Leo was too busy eating to speak, though he looked up at Bruce a couple of times. It seemed as though he, too, was struck by the impossibility of a conversation at this time. Bruce glanced up towards the clock on the wall; it was just after 3:30 a.m.
"Are you staying?" Bruce asked, as Leo finished eating.
Leo didn't answer immediately. It looked as though he was going to say something else, but when he spoke, all he said was, "I know I left you in the lurch with rent…" His voice was starting to sound more normal now, less raspy, the more he used it.

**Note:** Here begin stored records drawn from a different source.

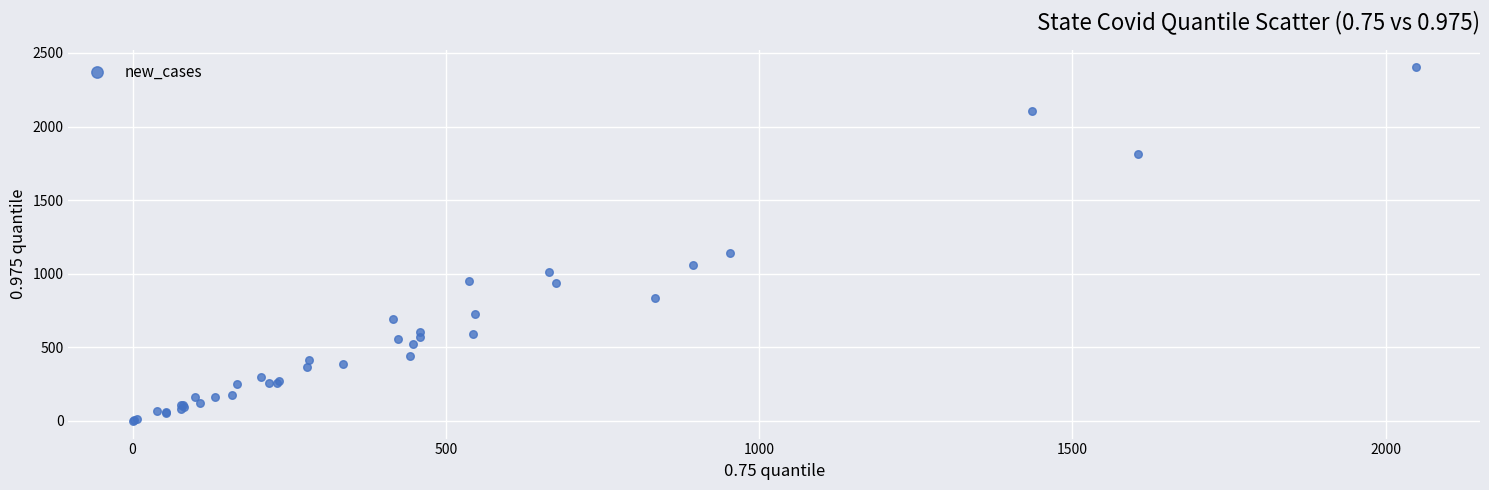

What Y value in the scatter plot is closest to 1201?

1140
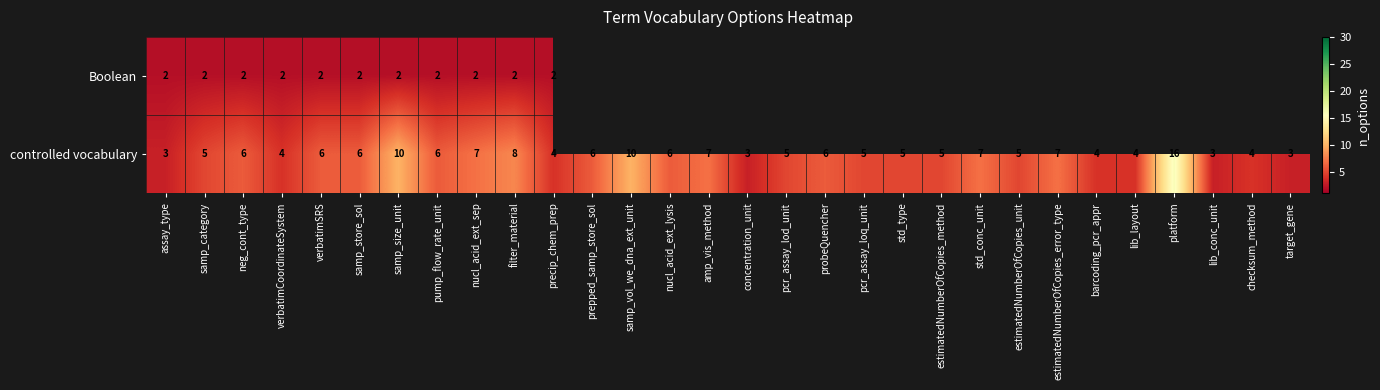

Which has a higher value, checksum_method or platform?

platform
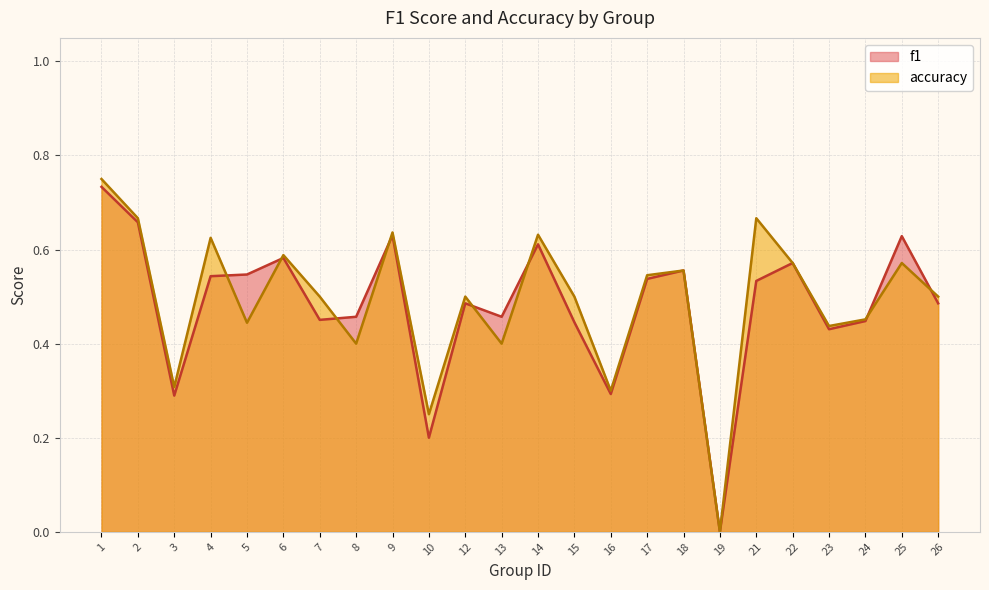

Between 4 and 15, which is larger?

4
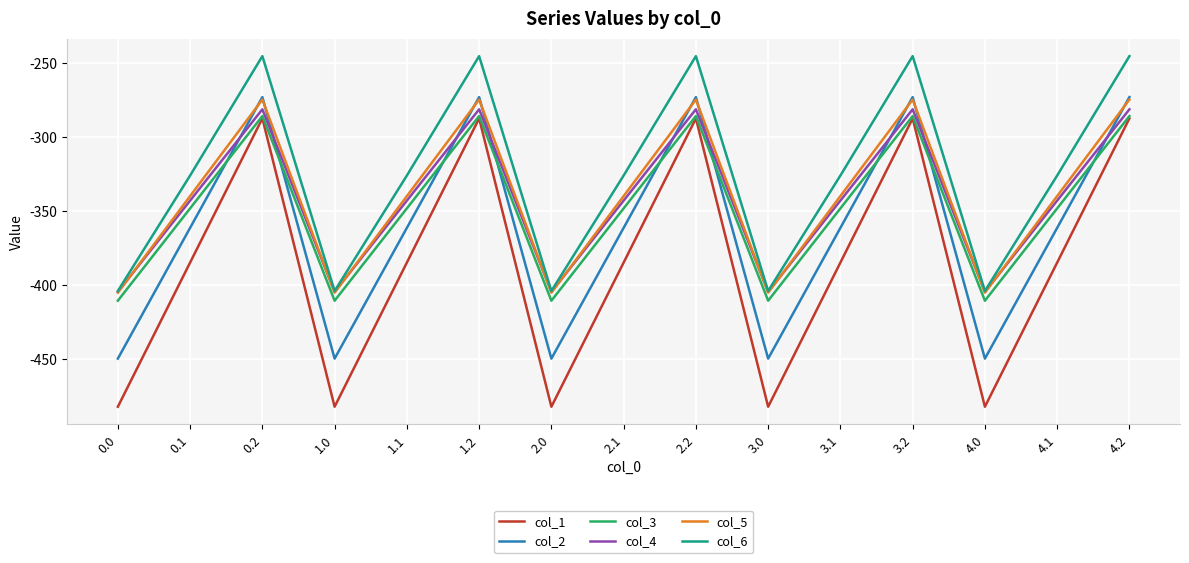

What is the approximate value of col_3 at 0.1?

-347.9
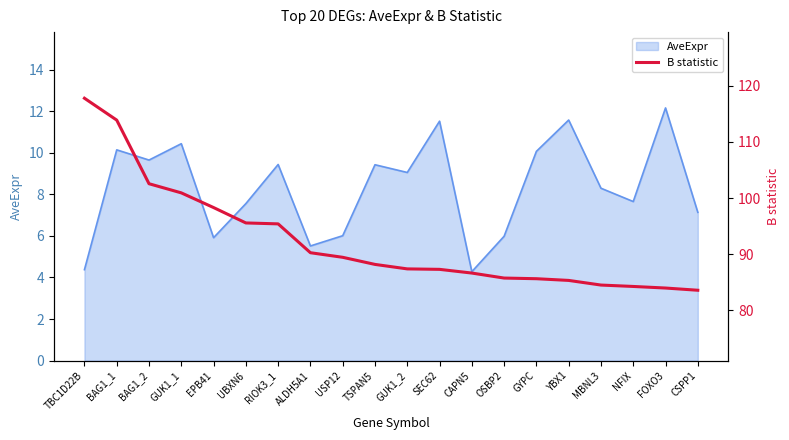

Read the value at FOXO3.

84.0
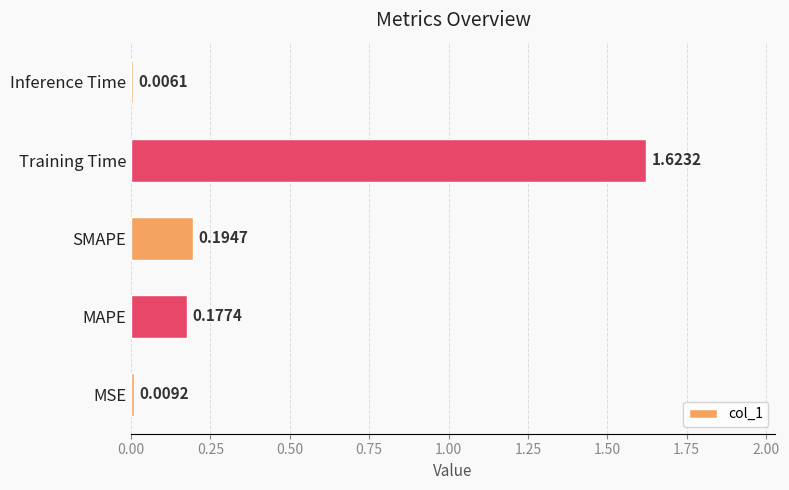

Are the bars grouped side by side (vs. stacked)?

No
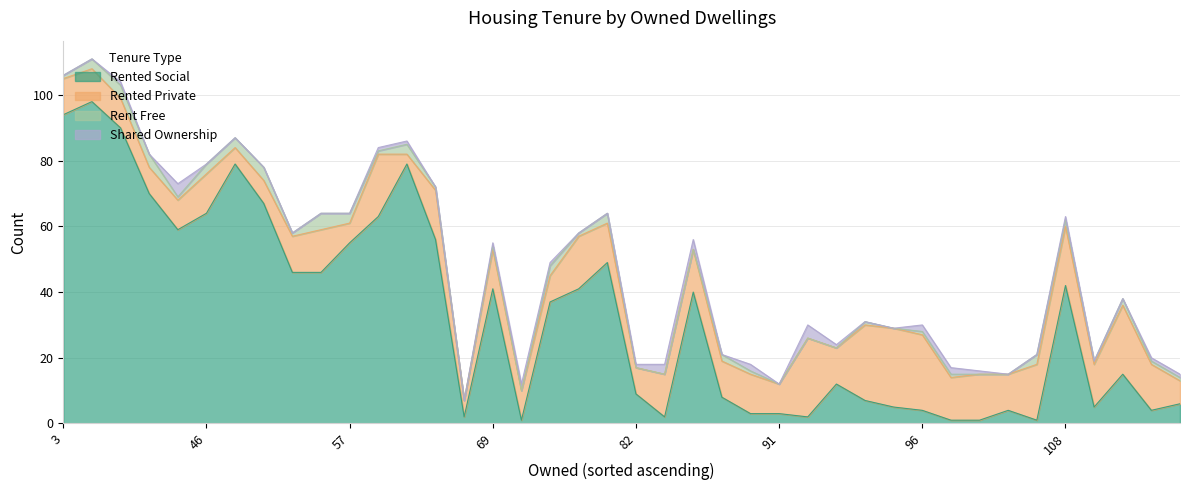

True or false: rent_free has a value of 1 at 5.

False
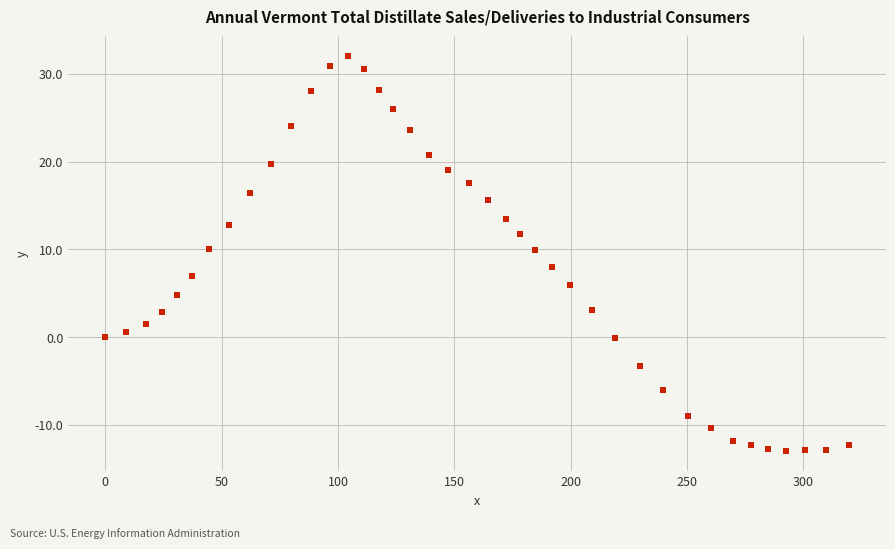

What is the range of Y values (max minus min)?

45.0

"That's not what I was asking," Bruce said, but he didn't know how to articulate how relieved he was just to have Leo sitting in front of him again, back in the house, even with the awkward silences. All of that was better than Leo being dead. "Look, it's late. Your bed's still upstairs. Why don't we work everything else out in the morning," he suggested, as gently as he could.
Leo drained his second glass of water and then nodded. There seemed nothing else to say.
Chapter Three
The next morning, Leo was up and in the kitchen before Bruce. For a moment, it was almost like the last month hadn't happened. Leo was freshly showered and dressed in new clothes. His hair was dry and, although still longer, it was at least brushed. He looked like he was ready for work. It was a Sunday. And, after a month's unexplained absence, it was very likely Leo didn't have a job to go to anymore.